4 thoughts on “What’s Going On In Italy (Again)?

  1. I am usually a very upbeat person, but at the moment life in Italy is very hard. One of the biggest problems is we can’t see an end to this situation. Will we get our lives back at the end of this year? Doubtful! By the end of 2022? Boh!

    Finally, what will Italy post pandemic look like, so many companies are closing…

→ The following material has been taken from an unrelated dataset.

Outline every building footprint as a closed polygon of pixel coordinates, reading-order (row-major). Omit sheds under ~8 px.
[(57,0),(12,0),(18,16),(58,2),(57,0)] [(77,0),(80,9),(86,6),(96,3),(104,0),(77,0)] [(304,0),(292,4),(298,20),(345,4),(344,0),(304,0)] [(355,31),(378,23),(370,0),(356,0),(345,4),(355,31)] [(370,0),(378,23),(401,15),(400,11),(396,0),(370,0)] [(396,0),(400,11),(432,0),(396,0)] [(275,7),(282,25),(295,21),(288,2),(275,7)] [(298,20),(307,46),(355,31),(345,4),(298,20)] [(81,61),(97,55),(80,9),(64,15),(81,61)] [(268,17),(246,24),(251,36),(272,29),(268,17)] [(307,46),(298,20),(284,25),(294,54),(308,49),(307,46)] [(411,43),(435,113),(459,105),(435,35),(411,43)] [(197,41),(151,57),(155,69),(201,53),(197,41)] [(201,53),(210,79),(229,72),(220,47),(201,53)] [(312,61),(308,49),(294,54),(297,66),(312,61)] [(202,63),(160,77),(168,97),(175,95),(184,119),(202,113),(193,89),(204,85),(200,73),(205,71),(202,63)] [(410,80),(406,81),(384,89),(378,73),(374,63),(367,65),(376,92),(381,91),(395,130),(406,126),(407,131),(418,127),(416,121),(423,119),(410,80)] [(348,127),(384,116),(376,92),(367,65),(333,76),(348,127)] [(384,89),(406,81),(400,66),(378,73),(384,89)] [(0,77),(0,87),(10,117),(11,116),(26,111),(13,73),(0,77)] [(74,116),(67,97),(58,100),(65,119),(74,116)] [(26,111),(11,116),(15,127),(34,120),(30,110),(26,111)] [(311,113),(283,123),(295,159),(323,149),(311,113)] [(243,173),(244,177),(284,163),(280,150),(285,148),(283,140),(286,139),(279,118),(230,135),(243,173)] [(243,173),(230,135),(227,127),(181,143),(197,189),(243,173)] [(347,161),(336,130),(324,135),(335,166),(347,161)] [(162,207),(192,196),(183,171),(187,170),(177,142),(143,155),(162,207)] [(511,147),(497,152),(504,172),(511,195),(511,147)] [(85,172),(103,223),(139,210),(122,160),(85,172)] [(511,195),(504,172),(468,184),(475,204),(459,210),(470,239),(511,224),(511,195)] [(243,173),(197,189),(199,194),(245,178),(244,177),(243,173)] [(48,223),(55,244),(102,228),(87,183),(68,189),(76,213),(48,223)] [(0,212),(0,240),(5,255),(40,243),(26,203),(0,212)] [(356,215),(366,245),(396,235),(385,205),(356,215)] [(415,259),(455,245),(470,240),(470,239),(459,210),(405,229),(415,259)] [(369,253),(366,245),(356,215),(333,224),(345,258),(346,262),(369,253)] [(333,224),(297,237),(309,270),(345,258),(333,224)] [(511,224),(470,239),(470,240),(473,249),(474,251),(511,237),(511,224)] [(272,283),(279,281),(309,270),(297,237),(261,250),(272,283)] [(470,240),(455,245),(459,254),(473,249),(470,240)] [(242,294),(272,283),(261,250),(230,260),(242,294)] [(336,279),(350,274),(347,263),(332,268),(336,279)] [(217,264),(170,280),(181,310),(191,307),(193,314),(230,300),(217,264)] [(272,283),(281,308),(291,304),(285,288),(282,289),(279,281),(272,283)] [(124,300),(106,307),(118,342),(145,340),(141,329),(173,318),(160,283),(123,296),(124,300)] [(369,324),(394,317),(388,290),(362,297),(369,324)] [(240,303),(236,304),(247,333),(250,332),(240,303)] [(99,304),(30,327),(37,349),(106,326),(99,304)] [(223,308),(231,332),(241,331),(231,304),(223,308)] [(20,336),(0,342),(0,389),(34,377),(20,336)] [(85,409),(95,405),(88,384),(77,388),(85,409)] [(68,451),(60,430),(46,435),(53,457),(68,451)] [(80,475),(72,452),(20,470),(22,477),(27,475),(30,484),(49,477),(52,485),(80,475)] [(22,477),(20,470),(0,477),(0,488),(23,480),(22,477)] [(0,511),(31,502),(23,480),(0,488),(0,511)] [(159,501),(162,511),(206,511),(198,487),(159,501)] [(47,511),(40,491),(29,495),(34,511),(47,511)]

    1. It’s pretty hard to be upbeat right now, isn’t it… there is just no plan to get out of it. We’re a year in and the only idea remains lockdown. As for telling ski resorts they could open, then changing their minds the day before, and then telling cinemas and museums they could open in Yellow, then scrapping Yellow, I am genuinely speechless. Not only are businesses not able to earn, but the government is actively encouraging them to waste what money they have in the false hope of being able to open. I think only once businesses start to fail in huge numbers (which I guess will start to happen pretty soon, as not many people can survive beyond a year without any income) will the government finally realise that they can’t just continue like this. Of course, by then it will be too late. I was hoping Draghi might come at things differently, but he has carried on exactly where Conte left off, but made things a bit more complicated and the lockdown a bit more severe. It’s painful watching countries like the UK and US, who have a genuine plan for the future and are vaccinating in huge numbers, while we just continue in exactly the same way as 12 months ago.

  2. Every sympathy with you. Here in France it’s the same story, apart from the actual lockdown, though that may come and certainly should do around Paris. We still haven’t sacked the sleepy old professor who failed to implement any kind of plan. We watch endless tv programmes analysing why there are no vaccines, (hadn’t realised the French were so lousy at logistics) while my Zoom/Whatsapp conversations with people back home seem to focus on their vaccines, done and dusted! For us jabs will mean possibly returning to our Bristol flat, near the granddaughters whom we haven’t seen since September. Unfortunately we had to attend my father’s UK funeral via Whatsapp, as hubby is shielding. As an expat, you’ll be familiar with this kind of issue. …
    I am hoping against hope you had enough bookings to tide you over and that you are receiving some support from the government. Italy really has been through the mill, so we commiserate and have everything crossed for you and your family.

    1. Hi Ann, yes, France sounds extremely similar! I’m so sorry to hear about your father. As you say, as an expat, these things are always tricky, but when you move to France or Italy you kind of imagine you’ll always be able to get back to the UK pretty quickly if you really need to! Unfortunately the government here hasn’t provided any help… a few people have had a couple of payments of 600 euros, but we don’t qualify for anything, despite losing most of our income for a year… Good luck with getting your vaccinations, however you end up doing it, and stay safe!